と、愛実も財布を鞄から取り出した。女性が割り勘でいいというとき、本当に次に期待する場合と借りを作りたくない時があるらしいが、この場合はどちらなんだろうと思った。

「俺の方がビール多くのんだから。」

 結局誠司の方が少し多めに出すことで、彼女も納得してくれた。


 その2週間後に再度食事に誘い、その場で3回目の水族館デートの約束も取り付けることに成功した。

 水族館デートでは勇気をだして、手をつないでみたが拒否されることなく、むしろ恋人つなぎまでしてくれた。

 なんでこんなにきれいな人が今まで彼氏もおらず、自分と付き合ってくれるのか不思議だったが、誠司はもとから深く考えるのが苦手なこともあり、考えるのをやめて今を楽しむことにした。

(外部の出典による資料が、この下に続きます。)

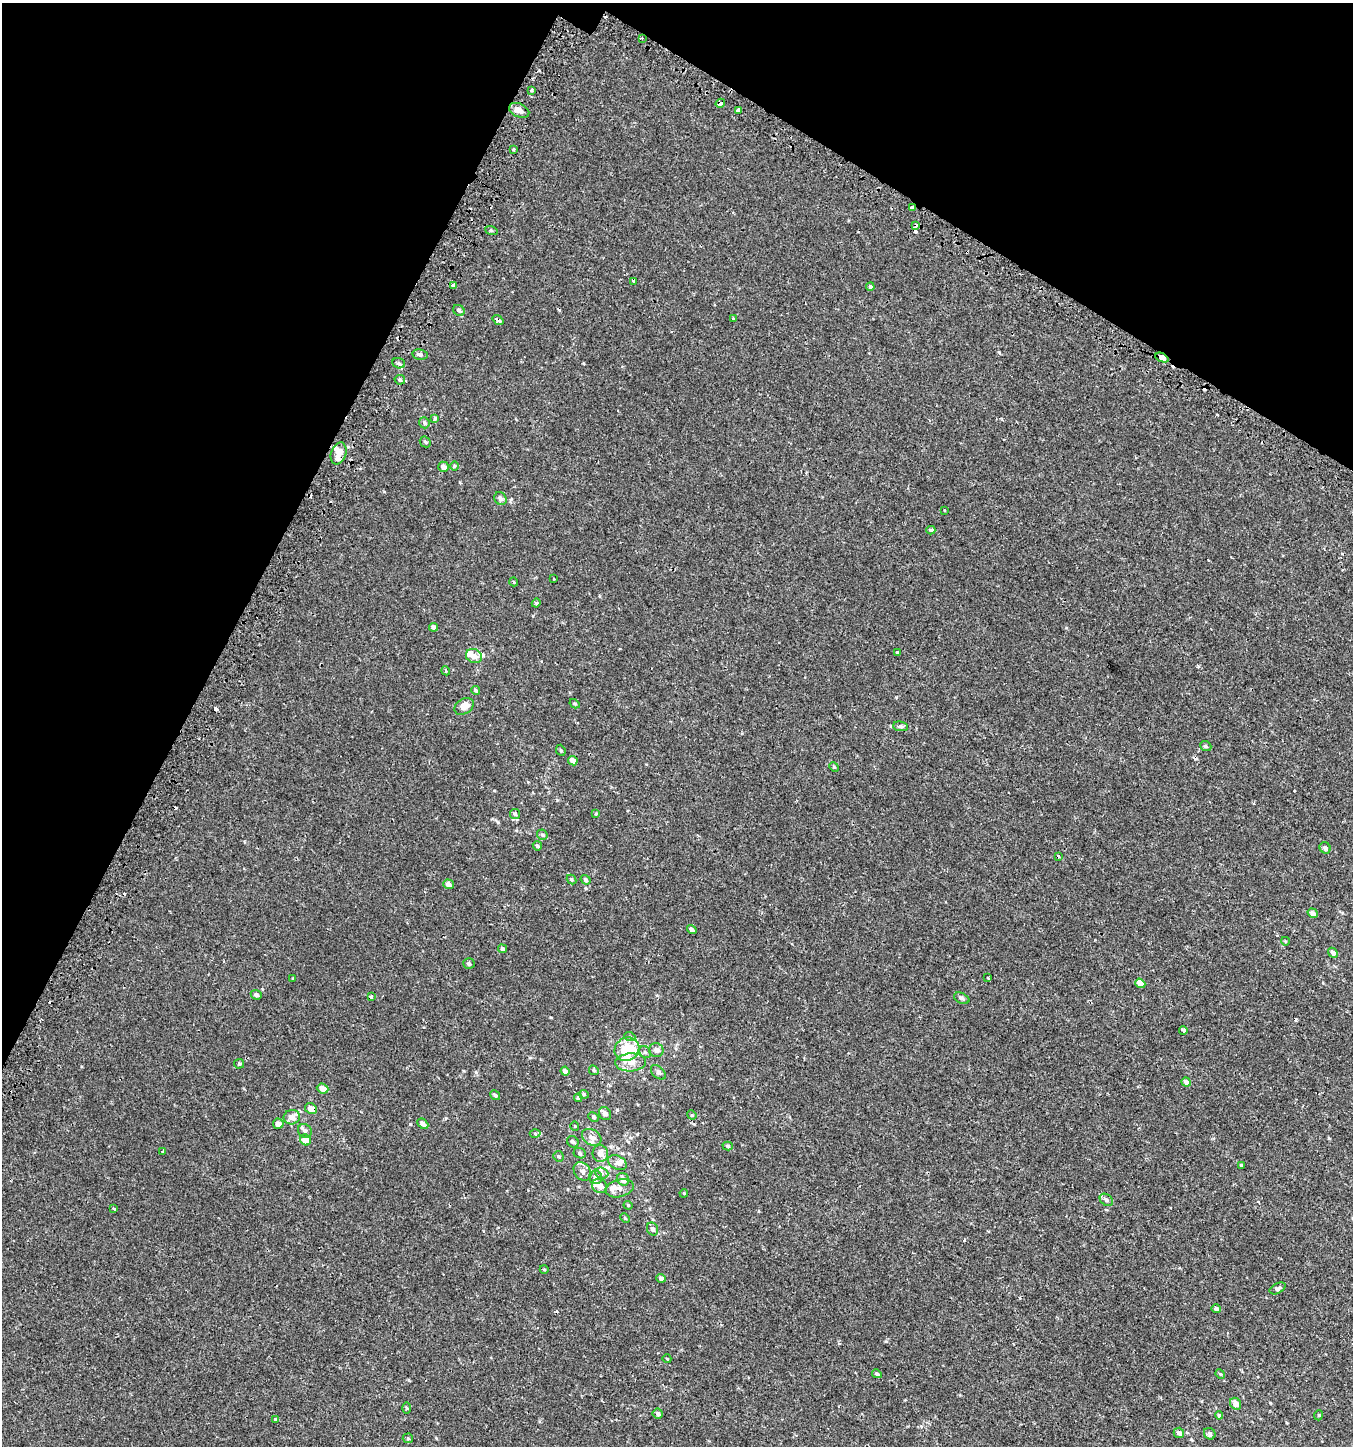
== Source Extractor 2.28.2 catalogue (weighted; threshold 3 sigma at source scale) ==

 誠司は4回目となる愛実とのデート食事を終え、夜景をみるために展望台のある公園に車を走らせながら、愛実との出会いから今までを思い出していた。

「長野さんって、運転上手ですね。」

「営業で毎日運転してるからね。もうすぐで着くからね。」

 数分後、展望台近くの駐車場に車をとめ、展望台まで一緒に歩くときに手をつないでみたが、今日も拒否られることはなくつないでもらえた。


「夜景、きれいですね。」

「ここ初めて?」

「初めてですよ。車持ってないし、乗せてくれる人もいなかったし。」

 愛実のその言葉に嘘はないみたいで、初めてみるきれいな夜景を楽しんでいる様子だった。

 誠司は展望台の柵に並んで立っている愛実の肩に、そっと腕を回してみた。これも拒否されることなく、むしろ愛実の頭を誠司の肩に乗せてきた。

 いい雰囲気と思った誠司は、思い切って唇を重ねるために愛実の体を引き寄せた。


「ごめんなさい。」

 愛実は突然、誠司から離れた。

「こちらこそ、ごめん。」

 4回目のデートでキスはまだ早かったか?そんな後悔をしている誠司に、

「違うの。長野さんの事好きだから、先に話しておきたいことがあるの。私、本名は孝弘なの。本当は、男なの。言い出せずにごめん。」

 愛実は今にも泣きだしそうな表情で言った。